- French film poster for Greed in the Sun
- Directed by: Henri Verneuil
- Written by: Michel Audiard
- Screenplay by: Marcel Jullian
- Based on: Original story by Claude Veillot
- Produced by: Alain Poiré Irenee Leriche Robert Sussfeld
- Starring: Jean-Paul Belmondo Lino Ventura Reginald Kernan
- Cinematography: Marcel Grignon
- Edited by: Claude Durand
- Music by: Georges Delerue
- Production companies: Gaumont Ultra Film Trianon Movies
- Distributed by: Gaumont Distribution
- Release date: 1964 (France);
- Running time: 122 minutes
- Countries: France Italy
- Language: French
- Box office: 3.4 million admissions (France)

= Greed in the Sun =

1964 film

Greed in the Sun (Cent mille dollars au soleil) is a 1964 French-Italian adventure film directed by Henri Verneuil. The film was entered into the 1964 Cannes Film Festival.

==Plot==
The forwarder Castigliano instructs Steiner to drive a new truck with a payload through the Sahara Desert. Steiner is new to the operation and is viewed with suspicion by the other employees. In the evening Steiner goes out with Rocco, Marec and some colleagues. The next morning the truck is gone. Castigliano is furious and orders Marec to retrieve the truck which was stolen by Rocco. Rocco with his girlfriend Pepa head towards the border. A wild chase begins through the deserts and impassable areas.

Marec travels with Steiner. When crossing a state it turns out that Steiner is actually called Frocht; he was the leader of a band of mercenaries in a coup d'état. Rocco succeeds in shaking off Marec several times. Mitch has to repeatedly come to the aide of Marec. After Rocco’s truck breaks down, he sets a trap for Marec and Steiner. Rocco forces Marec at gunpoint to exchange his roadworthy truck with the defective truck. Steiner tries to fight back and receives a gunshot through his leg. Rocco leaves Marec and Steiner stranded in the desert. Rocco tries to sell the cargo for $100,000 to a fence.
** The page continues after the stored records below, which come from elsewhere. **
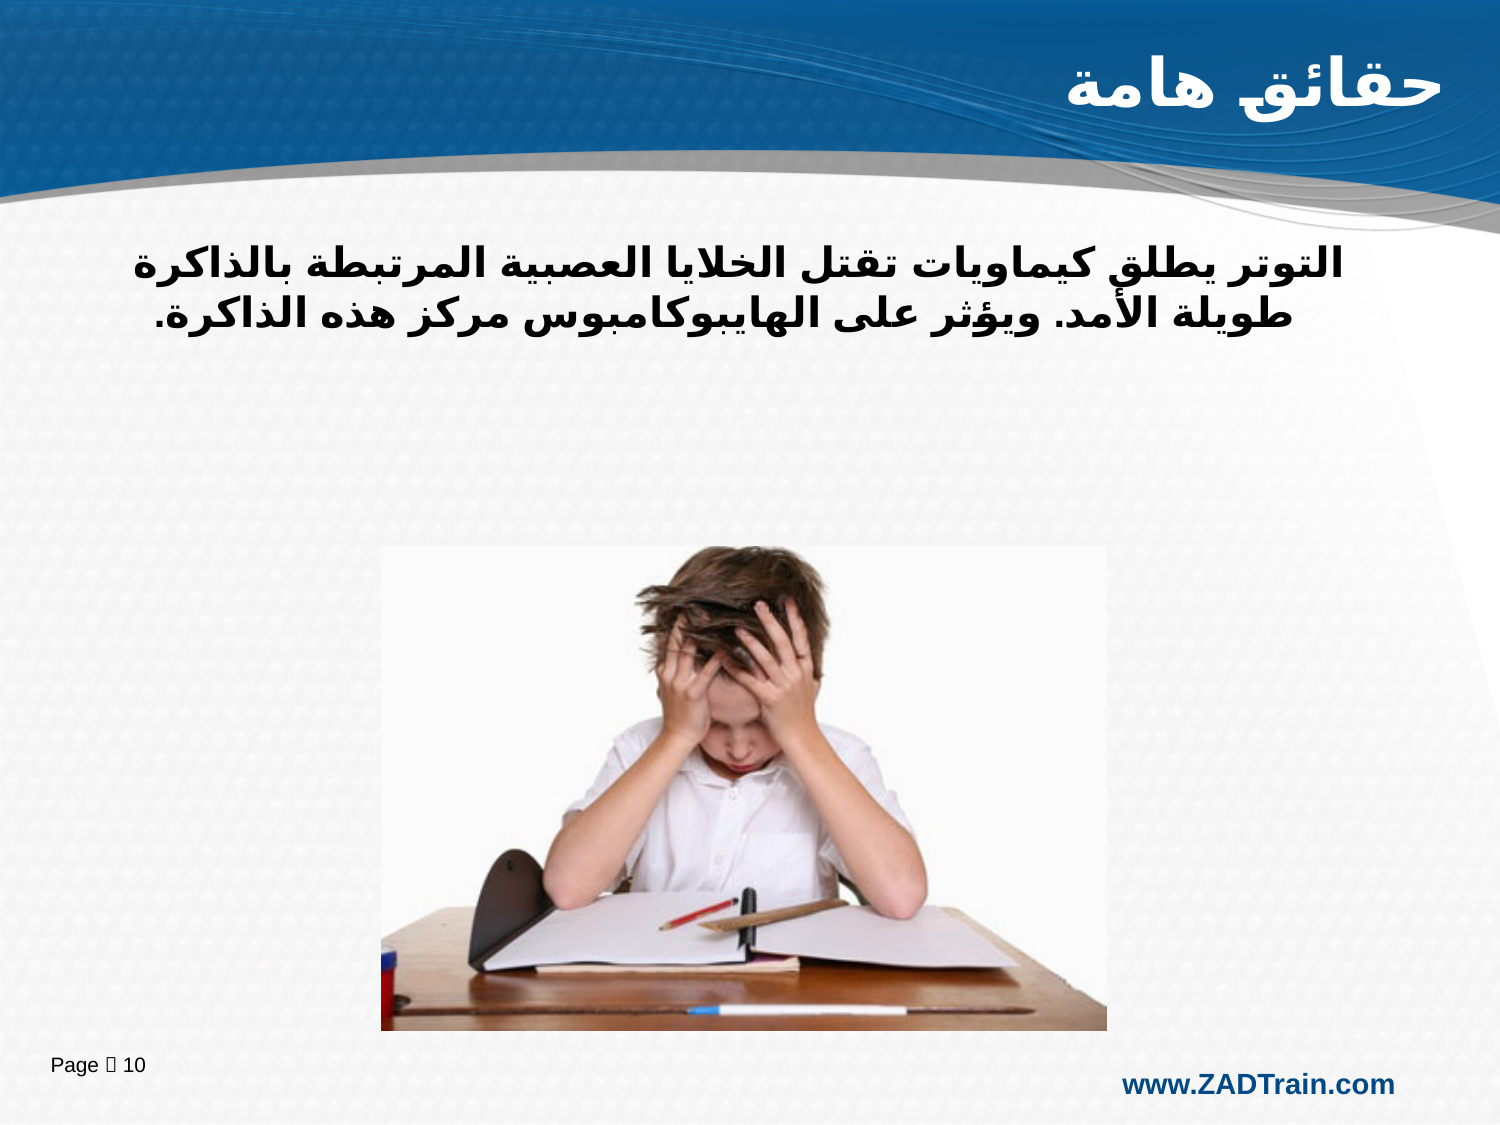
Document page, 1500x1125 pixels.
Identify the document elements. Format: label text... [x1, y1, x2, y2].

picture [0, 0, 1500, 1125]
title حقائق هامة [48, 41, 1448, 148]
list التوتر يطلق كيماويات تقتل الخلايا العصبية المرتبطة بالذاكرة طويلة الأمد. ويؤثر على الهايبوكامبوس مركز هذه الذاكرة. [111, 235, 1367, 518]
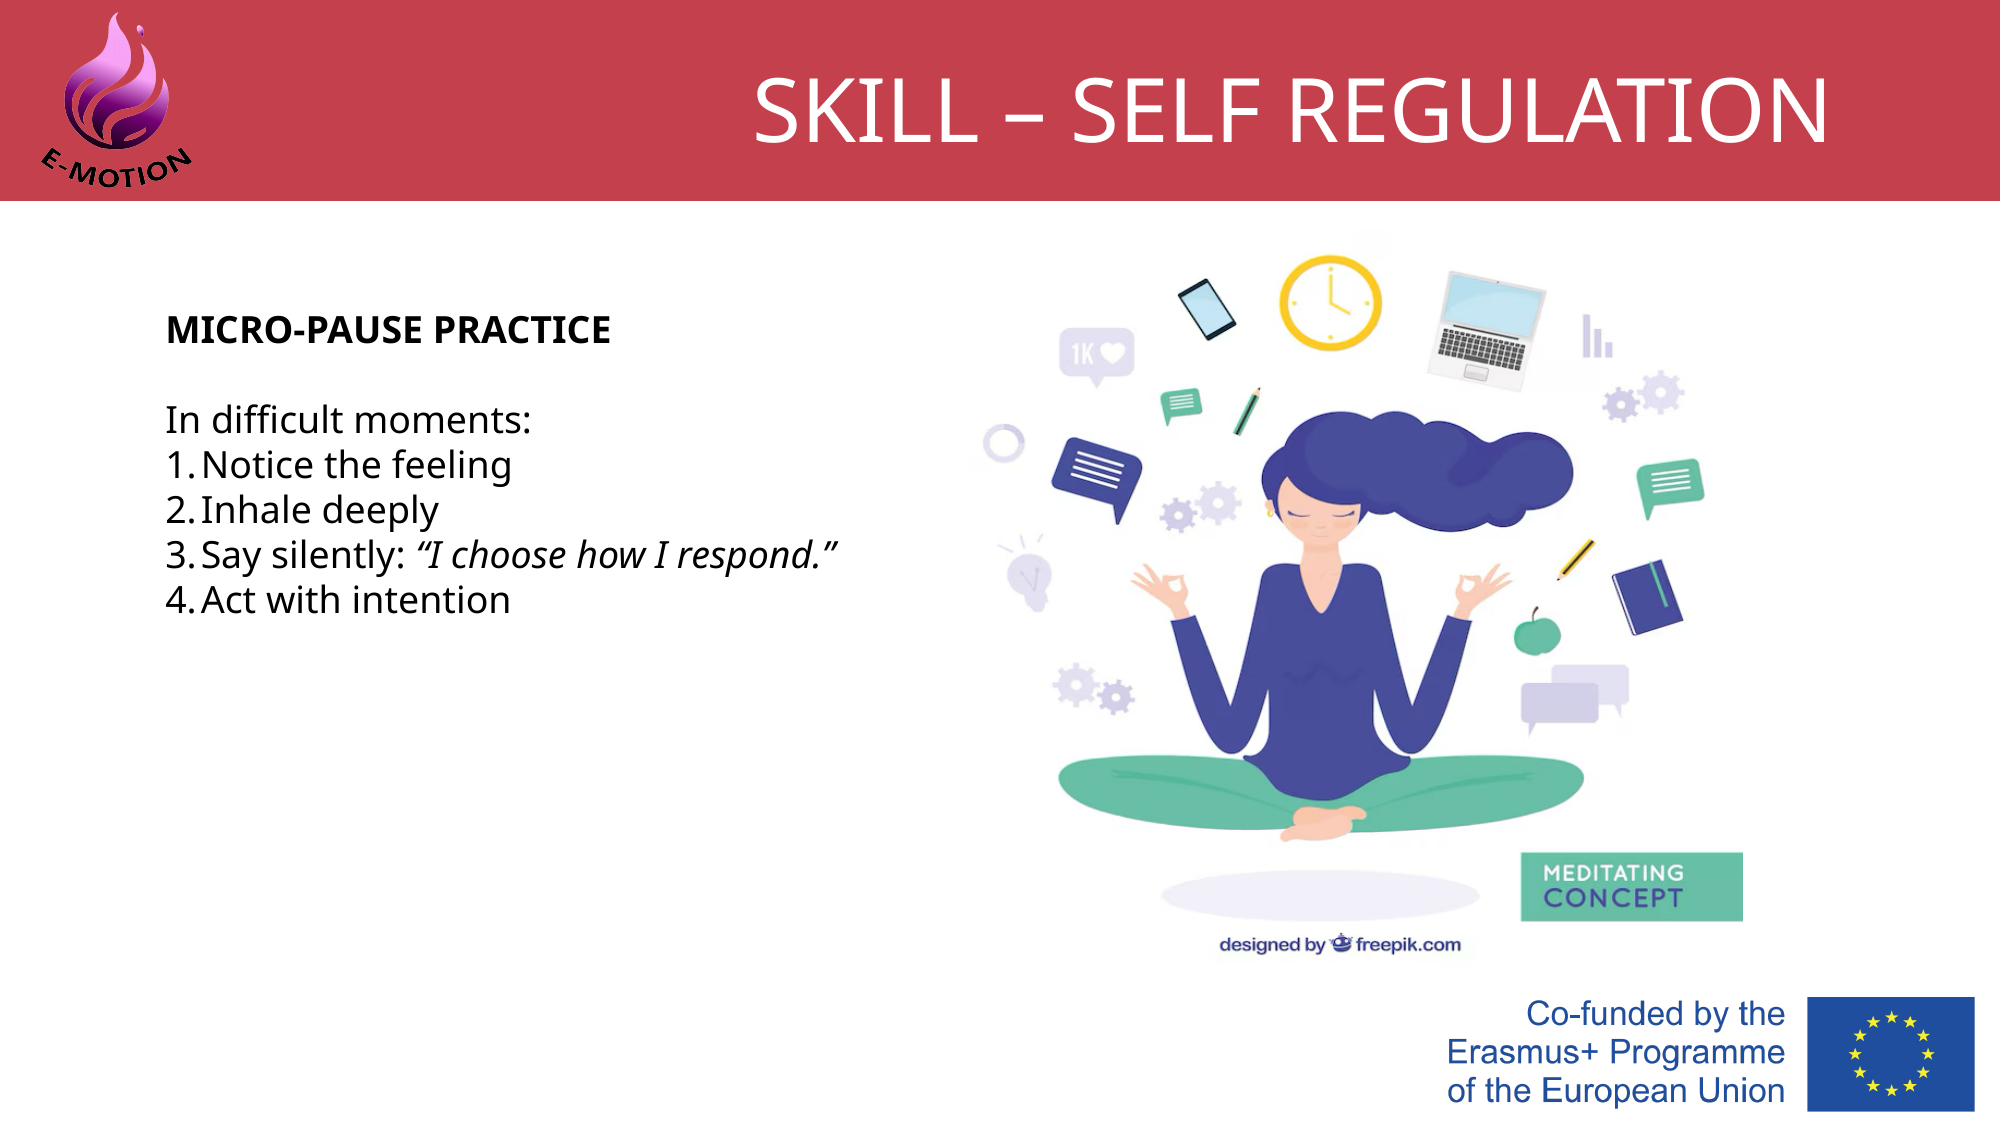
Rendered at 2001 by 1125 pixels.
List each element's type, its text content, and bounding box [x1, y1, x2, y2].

picture [0, 0, 253, 247]
picture [936, 227, 1744, 984]
text_box MICRO-PAUSE PRACTICE In difficult moments: Notice the feeling Inhale deeply Say silently: “I choose how I respond.” Act with intention [150, 298, 936, 628]
text_box SKILL – SELF REGULATION [590, 46, 1850, 321]
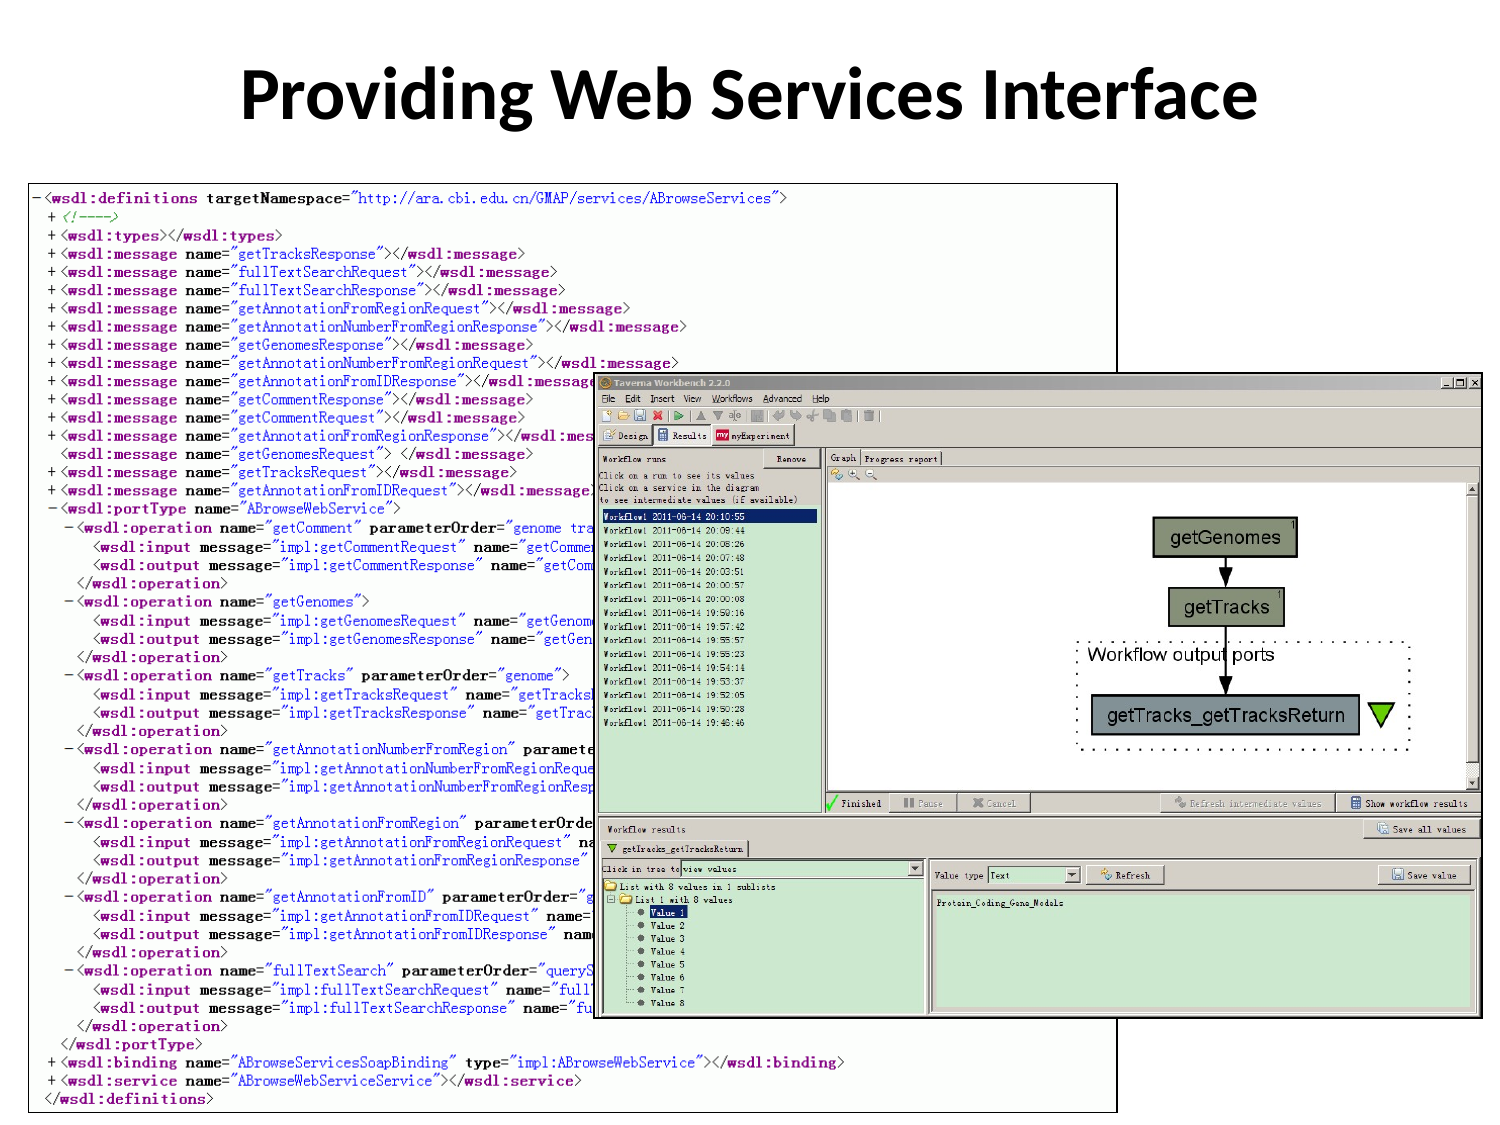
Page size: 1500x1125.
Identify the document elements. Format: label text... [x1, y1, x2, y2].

title Providing Web Services Interface [75, 0, 1425, 183]
picture [29, 184, 1482, 1112]
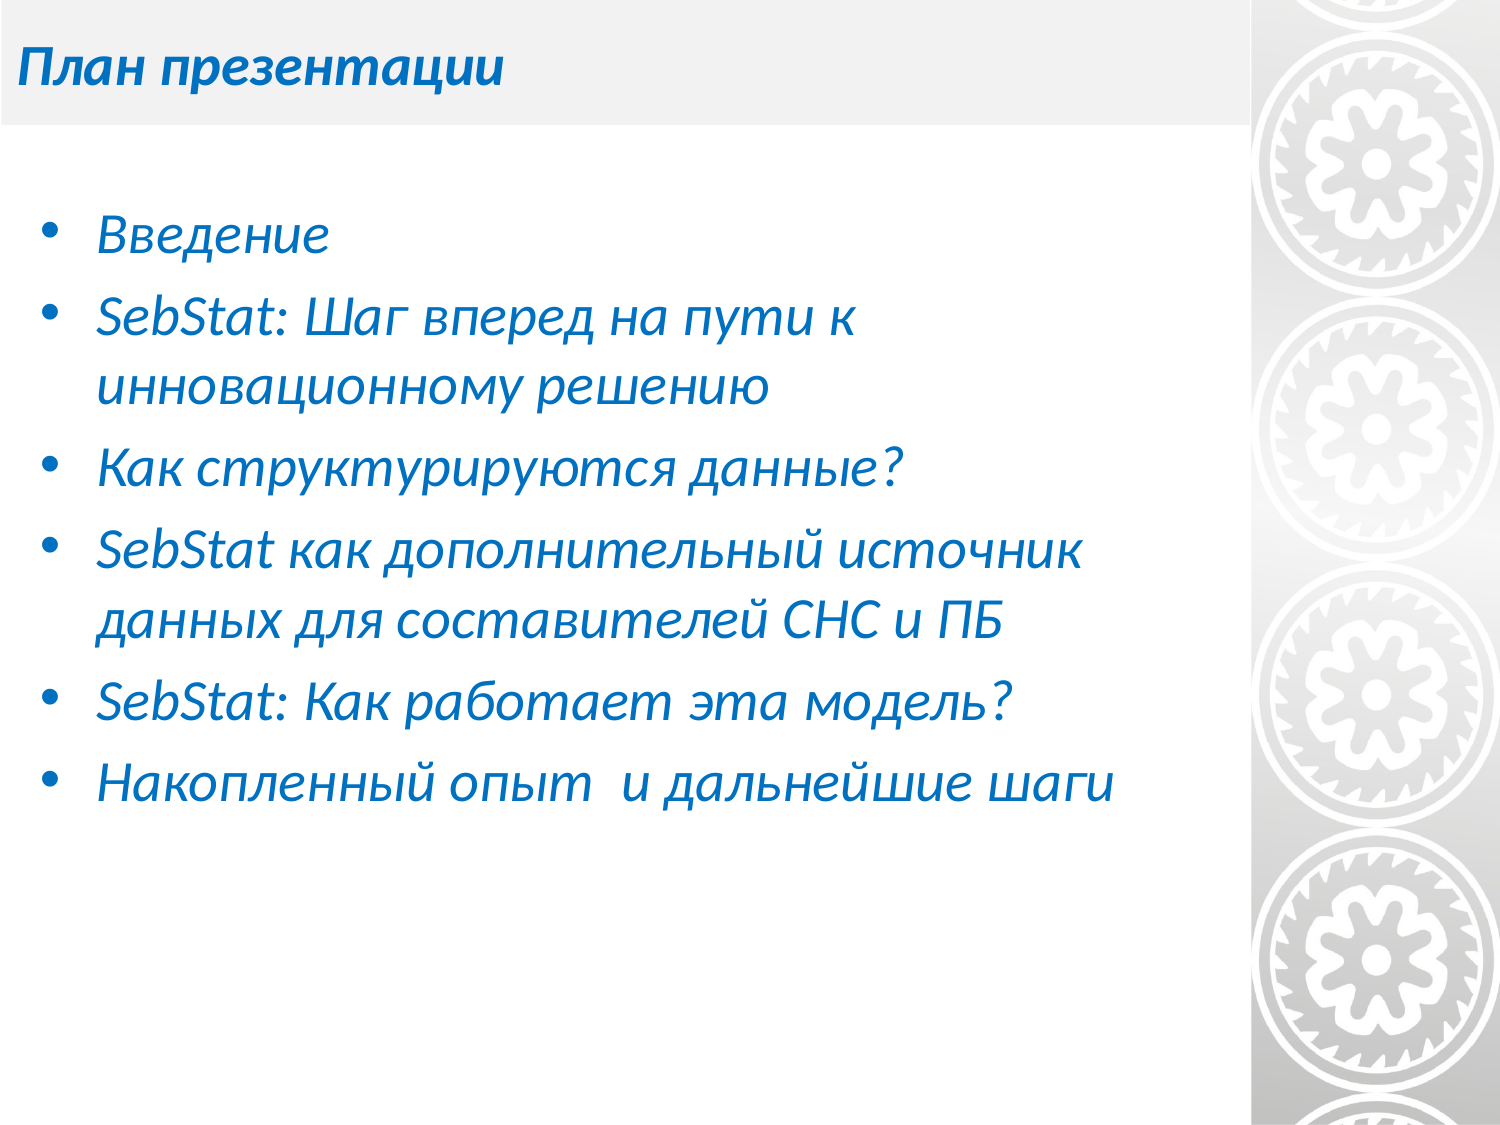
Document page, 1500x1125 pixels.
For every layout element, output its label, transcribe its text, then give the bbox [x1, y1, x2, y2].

Marec and Steiner finally make it to the next town, where Marec abandons Steiner after expressing his disgust for the man and happens across Rocco in a brothel. A wild brawl erupts between the two, and when they are both too weak to beat each other up further, Rocco admits that he showed up to the rendezvous with the fence but the fence was not there. When he came back to the hotel, he discovered that Pepa had made off with the truck and the payload.

==Cast==
- Jean-Paul Belmondo as Rocco
- Lino Ventura as Hervé Marec
- Reginald Kernan as John Steiner (alias Peter Frocht)
- Bernard Blier as Mitch-Mitch
- Andréa Parisy as Pepa
- Gert Fröbe as Castigliano
- Anne-Marie Coffinet as Angèle
- Doudou Babet as Khenouche
- Pierre Mirat as Halibi
- Henri Lambert as Robert, a guest at "Chez Zeze"
- Pierre Collet as one of Castigliano's workers
- Christian Brocard
- Paul Bonifas

==Production==
Director Henry Verneuil said the film was "a Western, but since in France we don't have horses, I use trucks. I give Jean Paul the hat, blue jeans, boots of a cowboy. He's one of the few young actors in France who is young and manly."

==Reception==

===Box office===
The film was a box office hit in France. It was the seventh most popular film of the year at the French box office.

===Critical===
New York Times film critic Howard Thompson gave mixed review of the film, stating that "Some interesting ingredients hover in mid-air throughout this overlong film, which lacks real cohesion or impact".

===Awards===
The film was nominated for the Palme d'Or at the 1964 Cannes Film Festival.